An integral domain with the factorization property and gcd for every two elements is a UFD

Question

Theorem 0.6.1 of Roman's book Field Theory says:

Let $R$ be an integral domain for which the factorization property holds (factorization property means that every non zero non unit can be written as a product of irreducibles). The following conditions are equivalent:

1) $R$ is a UFD

2) Every irreducible element of $R$ is prime

3) Any two non-zero elements of $R$ have a greatest common divisor.

I showed that 1) implies 2) and that 2) implies 3), but I don't see why 3) implies 1)

Question: What is the proof that 3) implies 1) ?

Thank you

Answer 1

Hint Irreducible $\,p\nmid a,\ p\mid ab\,\Rightarrow\, p\mid ab,pb\,\Rightarrow\,p\mid (ab,pb) = (a,p)b = b,\,$ so irreducibles are prime, which, then easily yields uniqueness of factorizations into irreducibles, so reversing all implications.

Answer 2

Hint (I'll let you prove $2) \implies 1)$): To see that 3) implies 2), suppose that $a$ is irreducible, you want to prove that $a$ is prime, equivalently that $A/(a)$ is an integral domain.
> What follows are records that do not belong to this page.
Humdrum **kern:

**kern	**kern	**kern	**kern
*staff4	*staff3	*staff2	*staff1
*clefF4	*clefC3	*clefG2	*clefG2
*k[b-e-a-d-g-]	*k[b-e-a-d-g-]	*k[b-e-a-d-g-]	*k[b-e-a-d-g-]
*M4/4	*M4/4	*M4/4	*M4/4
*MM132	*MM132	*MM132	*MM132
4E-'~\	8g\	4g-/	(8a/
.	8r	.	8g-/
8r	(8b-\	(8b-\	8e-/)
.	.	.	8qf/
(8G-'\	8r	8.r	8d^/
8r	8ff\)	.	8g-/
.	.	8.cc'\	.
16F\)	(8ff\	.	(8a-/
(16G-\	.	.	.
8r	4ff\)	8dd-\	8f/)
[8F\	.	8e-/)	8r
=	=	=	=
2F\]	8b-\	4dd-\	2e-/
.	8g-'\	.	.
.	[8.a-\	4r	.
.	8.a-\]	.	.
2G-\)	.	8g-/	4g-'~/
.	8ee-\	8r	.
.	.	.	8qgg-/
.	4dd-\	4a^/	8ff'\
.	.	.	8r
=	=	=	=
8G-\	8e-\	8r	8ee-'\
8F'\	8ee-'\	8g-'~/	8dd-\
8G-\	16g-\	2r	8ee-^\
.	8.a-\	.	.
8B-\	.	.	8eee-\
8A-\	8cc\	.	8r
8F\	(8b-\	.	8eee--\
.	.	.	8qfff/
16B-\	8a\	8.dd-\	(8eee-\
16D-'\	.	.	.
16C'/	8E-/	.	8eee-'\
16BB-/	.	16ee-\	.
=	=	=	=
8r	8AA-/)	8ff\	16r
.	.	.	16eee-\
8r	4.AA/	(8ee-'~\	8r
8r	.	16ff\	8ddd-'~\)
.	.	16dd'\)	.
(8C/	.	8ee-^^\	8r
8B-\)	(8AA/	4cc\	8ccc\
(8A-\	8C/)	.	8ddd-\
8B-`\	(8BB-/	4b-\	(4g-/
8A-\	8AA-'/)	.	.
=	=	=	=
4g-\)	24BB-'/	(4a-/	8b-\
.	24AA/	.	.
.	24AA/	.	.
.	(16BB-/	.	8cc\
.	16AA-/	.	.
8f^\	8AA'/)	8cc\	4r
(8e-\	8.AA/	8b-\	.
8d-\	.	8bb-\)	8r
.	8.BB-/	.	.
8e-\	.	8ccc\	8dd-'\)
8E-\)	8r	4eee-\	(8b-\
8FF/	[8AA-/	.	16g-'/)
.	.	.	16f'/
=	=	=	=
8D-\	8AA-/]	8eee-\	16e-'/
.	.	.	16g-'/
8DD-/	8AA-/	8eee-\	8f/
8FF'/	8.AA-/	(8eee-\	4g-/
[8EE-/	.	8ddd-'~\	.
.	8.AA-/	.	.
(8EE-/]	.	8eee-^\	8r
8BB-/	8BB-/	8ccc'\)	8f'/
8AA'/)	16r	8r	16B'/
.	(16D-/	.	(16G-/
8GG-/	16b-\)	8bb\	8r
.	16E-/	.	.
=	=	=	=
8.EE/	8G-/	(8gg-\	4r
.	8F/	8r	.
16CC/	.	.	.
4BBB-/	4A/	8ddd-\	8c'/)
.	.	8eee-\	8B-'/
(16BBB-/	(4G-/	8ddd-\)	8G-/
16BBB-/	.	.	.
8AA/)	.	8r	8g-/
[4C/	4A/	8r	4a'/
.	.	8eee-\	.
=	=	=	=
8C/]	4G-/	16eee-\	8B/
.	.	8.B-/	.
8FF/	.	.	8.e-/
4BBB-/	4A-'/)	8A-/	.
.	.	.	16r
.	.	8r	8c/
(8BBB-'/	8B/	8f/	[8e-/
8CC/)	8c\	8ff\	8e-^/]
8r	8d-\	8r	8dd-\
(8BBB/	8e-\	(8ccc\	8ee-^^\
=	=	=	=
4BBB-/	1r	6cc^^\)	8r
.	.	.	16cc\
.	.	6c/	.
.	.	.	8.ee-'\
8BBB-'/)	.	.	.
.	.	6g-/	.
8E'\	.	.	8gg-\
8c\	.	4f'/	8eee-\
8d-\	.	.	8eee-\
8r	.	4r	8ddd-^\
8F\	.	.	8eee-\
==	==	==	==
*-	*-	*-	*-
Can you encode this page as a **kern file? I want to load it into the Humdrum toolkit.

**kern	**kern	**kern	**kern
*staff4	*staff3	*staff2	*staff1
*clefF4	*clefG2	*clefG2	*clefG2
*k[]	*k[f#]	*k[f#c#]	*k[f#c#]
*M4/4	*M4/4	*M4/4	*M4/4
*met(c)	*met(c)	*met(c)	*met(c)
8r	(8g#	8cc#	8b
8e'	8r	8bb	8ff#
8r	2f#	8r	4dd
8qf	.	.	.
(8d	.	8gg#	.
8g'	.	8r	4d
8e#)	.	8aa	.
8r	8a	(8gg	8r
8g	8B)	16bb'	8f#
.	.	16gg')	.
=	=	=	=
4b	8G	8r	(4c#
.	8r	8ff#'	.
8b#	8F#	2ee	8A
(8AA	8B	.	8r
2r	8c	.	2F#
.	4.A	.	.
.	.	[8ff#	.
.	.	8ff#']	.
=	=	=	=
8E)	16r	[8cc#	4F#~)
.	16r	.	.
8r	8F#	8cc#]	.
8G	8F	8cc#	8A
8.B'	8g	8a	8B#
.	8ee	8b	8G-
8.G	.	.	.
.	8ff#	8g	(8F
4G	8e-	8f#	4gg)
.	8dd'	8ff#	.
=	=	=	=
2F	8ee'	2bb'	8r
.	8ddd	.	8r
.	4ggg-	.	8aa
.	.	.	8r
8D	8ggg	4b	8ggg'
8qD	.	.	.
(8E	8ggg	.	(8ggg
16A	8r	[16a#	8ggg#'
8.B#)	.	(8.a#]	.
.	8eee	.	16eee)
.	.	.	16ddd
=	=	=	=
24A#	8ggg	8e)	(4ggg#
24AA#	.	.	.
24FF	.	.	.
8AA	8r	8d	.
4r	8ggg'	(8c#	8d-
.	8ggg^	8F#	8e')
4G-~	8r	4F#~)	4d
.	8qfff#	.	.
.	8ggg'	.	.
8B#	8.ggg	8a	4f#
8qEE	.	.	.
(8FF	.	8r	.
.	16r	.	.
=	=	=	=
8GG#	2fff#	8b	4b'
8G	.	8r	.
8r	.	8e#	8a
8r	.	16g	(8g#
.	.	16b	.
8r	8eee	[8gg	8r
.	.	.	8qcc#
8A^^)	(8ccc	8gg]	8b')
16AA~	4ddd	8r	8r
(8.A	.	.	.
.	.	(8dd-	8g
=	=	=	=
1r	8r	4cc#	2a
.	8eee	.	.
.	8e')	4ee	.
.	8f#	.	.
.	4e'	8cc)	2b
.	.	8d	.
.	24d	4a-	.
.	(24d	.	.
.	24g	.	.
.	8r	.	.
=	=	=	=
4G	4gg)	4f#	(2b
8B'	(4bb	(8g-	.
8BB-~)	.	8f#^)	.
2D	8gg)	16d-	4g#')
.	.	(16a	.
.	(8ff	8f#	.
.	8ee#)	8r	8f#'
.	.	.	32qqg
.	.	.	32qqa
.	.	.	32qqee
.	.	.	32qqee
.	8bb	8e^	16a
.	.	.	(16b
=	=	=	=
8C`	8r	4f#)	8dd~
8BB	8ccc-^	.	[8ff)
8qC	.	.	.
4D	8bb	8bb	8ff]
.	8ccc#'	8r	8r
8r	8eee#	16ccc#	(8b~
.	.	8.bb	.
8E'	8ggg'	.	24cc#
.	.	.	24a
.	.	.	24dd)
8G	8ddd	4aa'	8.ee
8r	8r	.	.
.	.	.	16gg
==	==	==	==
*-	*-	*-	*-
Suppose $xy$ is divisible by $a$. By irreducibility of $a$, either $\gcd(x,a) = 1$ or $\gcd(x,a) = a$. In the latter case you're done (because then $a = \gcd(x,a)$ divides $x$). In the former case, apply a well known result (apparently it's not named after Gauss in English-speaking countries?) that $\gcd(x,a) = 1$ and $a \mid xy \implies a \mid y$ (just use the definition of gcd if you don't know this result).